▸ Problem: Pull every line from the records that has the word "besten" in it.

[Items from a dataset]
☆ ☆ ☆ ☆

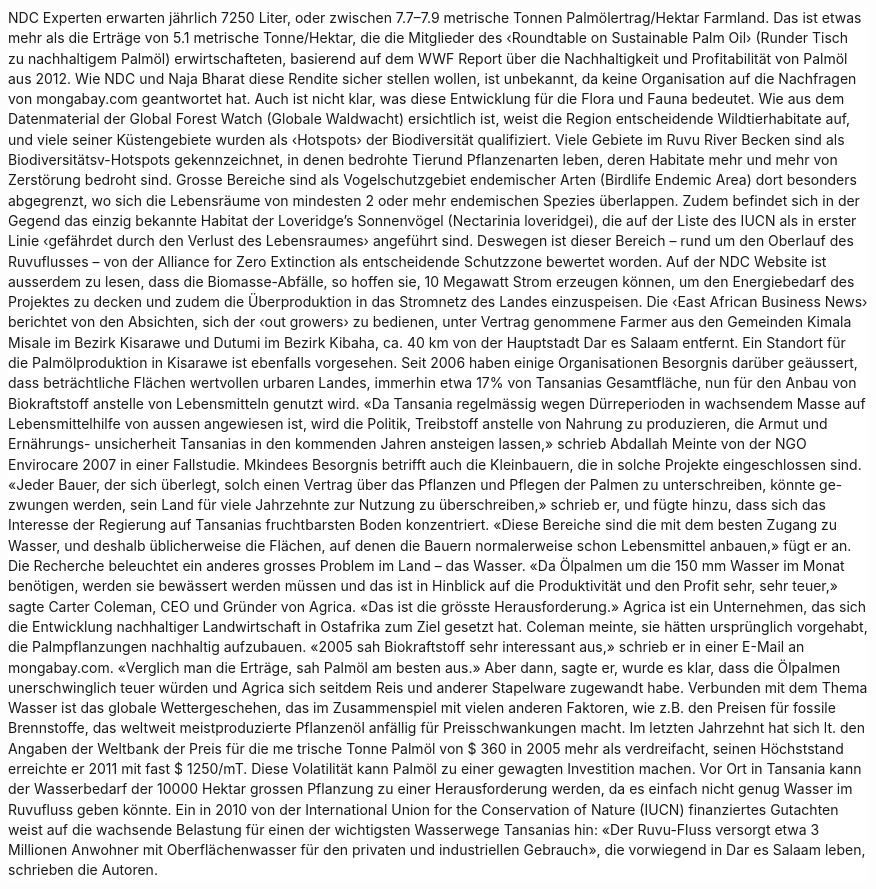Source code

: NDC Experten erwarten jährlich 7250 Liter, oder zwischen 7.7–7.9 metrische Tonnen Palmölertrag/Hektar Farmland. Das ist etwas mehr als die Erträge von 5.1 metrische Tonne/Hektar, die die Mitglieder des ‹Roundtable on Sustainable Palm Oil› (Runder Tisch zu nachhaltigem Palmöl) erwirtschafteten, basierend auf dem WWF Report über die Nachhaltigkeit und Profitabilität von Palmöl aus 2012. Wie NDC und Naja Bharat diese Rendite sicher stellen wollen, ist unbekannt, da keine Organisation auf die Nachfragen von mongabay.com geantwortet hat. Auch ist nicht klar, was diese Entwicklung für die Flora und Fauna bedeutet. Wie aus dem Datenmaterial der Global Forest Watch (Globale Waldwacht) ersichtlich ist, weist die Region entscheidende Wildtierhabitate auf, und viele seiner Küstengebiete wurden als ‹Hotspots› der Biodiversität qualifiziert.
Viele Gebiete im Ruvu River Becken sind als Biodiversitätsv-Hotspots gekennzeichnet, in denen bedrohte Tierund Pflanzenarten leben, deren Habitate mehr und mehr von Zerstörung bedroht sind. Grosse Bereiche sind als Vogelschutzgebiet endemischer Arten (Birdlife Endemic Area) dort besonders abgegrenzt, wo sich die Lebensräume von mindesten 2 oder mehr endemischen Spezies überlappen. Zudem befindet sich in der Gegend das einzig bekannte Habitat der Loveridge’s Sonnenvögel (Nectarinia loveridgei), die auf der Liste des IUCN als in erster Linie ‹gefährdet durch den Verlust des Lebensraumes› angeführt sind. Deswegen ist dieser Bereich – rund um den Oberlauf des Ruvuflusses – von der Alliance for Zero Extinction als entscheidende Schutzzone bewertet worden.
Auf der NDC Website ist ausserdem zu lesen, dass die Biomasse-Abfälle, so hoffen sie, 10 Megawatt Strom erzeugen können, um den Energiebedarf des Projektes zu decken und zudem die Überproduktion in das Stromnetz des Landes einzuspeisen. Die ‹East African Business News› berichtet von den Absichten, sich der ‹out growers› zu bedienen, unter Vertrag genommene Farmer aus den Gemeinden Kimala Misale im Bezirk Kisarawe und Dutumi im Bezirk Kibaha, ca.
40 km von der Hauptstadt Dar es Salaam entfernt. Ein Standort für die Palmölproduktion in Kisarawe ist ebenfalls vorgesehen. Seit 2006 haben einige Organisationen Besorgnis darüber geäussert, dass beträchtliche Flächen wertvollen urbaren Landes, immerhin etwa 17% von Tansanias Gesamtfläche, nun für den Anbau von Biokraftstoff anstelle von Lebensmitteln genutzt wird.
«Da Tansania regelmässig wegen Dürreperioden in wachsendem Masse auf Lebensmittelhilfe von aussen angewiesen ist, wird die Politik, Treibstoff anstelle von Nahrung zu produzieren, die Armut und Ernährungs- unsicherheit Tansanias in den kommenden Jahren ansteigen lassen,» schrieb Abdallah Meinte von der NGO Envirocare 2007 in einer Fallstudie.
Mkindees Besorgnis betrifft auch die Kleinbauern, die in solche Projekte eingeschlossen sind. «Jeder Bauer, der sich überlegt, solch einen Vertrag über das Pflanzen und Pflegen der Palmen zu unterschreiben, könnte ge- zwungen werden, sein Land für viele Jahrzehnte zur Nutzung zu überschreiben,» schrieb er, und fügte hinzu, dass sich das Interesse der Regierung auf Tansanias fruchtbarsten Boden konzentriert.
«Diese Bereiche sind die mit dem besten Zugang zu Wasser, und deshalb üblicherweise die Flächen, auf denen die Bauern normalerweise schon Lebensmittel anbauen,» fügt er an.
Die Recherche beleuchtet ein anderes grosses Problem im Land – das Wasser. «Da Ölpalmen um die 150 mm Wasser im Monat benötigen, werden sie bewässert werden müssen und das ist in Hinblick auf die Produktivität und den Profit sehr, sehr teuer,» sagte Carter Coleman, CEO und Gründer von Agrica. «Das ist die grösste Herausforderung.» Agrica ist ein Unternehmen, das sich die Entwicklung nachhaltiger Landwirtschaft in Ostafrika zum Ziel gesetzt hat. Coleman meinte, sie hätten ursprünglich vorgehabt, die Palmpflanzungen nachhaltig aufzubauen. «2005 sah Biokraftstoff sehr interessant aus,» schrieb er in einer E-Mail an mongabay.com. «Verglich man die Erträge, sah Palmöl am besten aus.» Aber dann, sagte er, wurde es klar, dass die Ölpalmen unerschwinglich teuer würden und Agrica sich seitdem Reis und anderer Stapelware zugewandt habe.
Verbunden mit dem Thema Wasser ist das globale Wettergeschehen, das im Zusammenspiel mit vielen anderen Faktoren, wie z.B. den Preisen für fossile Brennstoffe, das weltweit meistproduzierte Pflanzenöl anfällig für Preisschwankungen macht. Im letzten Jahrzehnt hat sich lt. den Angaben der Weltbank der Preis für die me trische Tonne Palmöl von $ 360 in 2005 mehr als verdreifacht, seinen Höchststand erreichte er 2011 mit fast $ 1250/mT. Diese Volatilität kann Palmöl zu einer gewagten Investition machen.
Vor Ort in Tansania kann der Wasserbedarf der 10000 Hektar grossen Pflanzung zu einer Herausforderung werden, da es einfach nicht genug Wasser im Ruvufluss geben könnte.
Ein in 2010 von der International Union for the Conservation of Nature (IUCN) finanziertes Gutachten weist auf die wachsende Belastung für einen der wichtigsten Wasserwege Tansanias hin: «Der Ruvu-Fluss versorgt etwa 3 Millionen Anwohner mit Oberflächenwasser für den privaten und industriellen Gebrauch», die vorwiegend in Dar es Salaam leben, schrieben die Autoren.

☆ ☆ ☆ ☆

▸ Exercise response:
«Diese Bereiche sind die mit dem besten Zugang zu Wasser, und deshalb üblicherweise die Flächen, auf denen die Bauern normalerweise schon Lebensmittel anbauen,» fügt er an.
Die Recherche beleuchtet ein anderes grosses Problem im Land – das Wasser. «Da Ölpalmen um die 150 mm Wasser im Monat benötigen, werden sie bewässert werden müssen und das ist in Hinblick auf die Produktivität und den Profit sehr, sehr teuer,» sagte Carter Coleman, CEO und Gründer von Agrica. «Das ist die grösste Herausforderung.» Agrica ist ein Unternehmen, das sich die Entwicklung nachhaltiger Landwirtschaft in Ostafrika zum Ziel gesetzt hat. Coleman meinte, sie hätten ursprünglich vorgehabt, die Palmpflanzungen nachhaltig aufzubauen. «2005 sah Biokraftstoff sehr interessant aus,» schrieb er in einer E-Mail an mongabay.com. «Verglich man die Erträge, sah Palmöl am besten aus.» Aber dann, sagte er, wurde es klar, dass die Ölpalmen unerschwinglich teuer würden und Agrica sich seitdem Reis und anderer Stapelware zugewandt habe.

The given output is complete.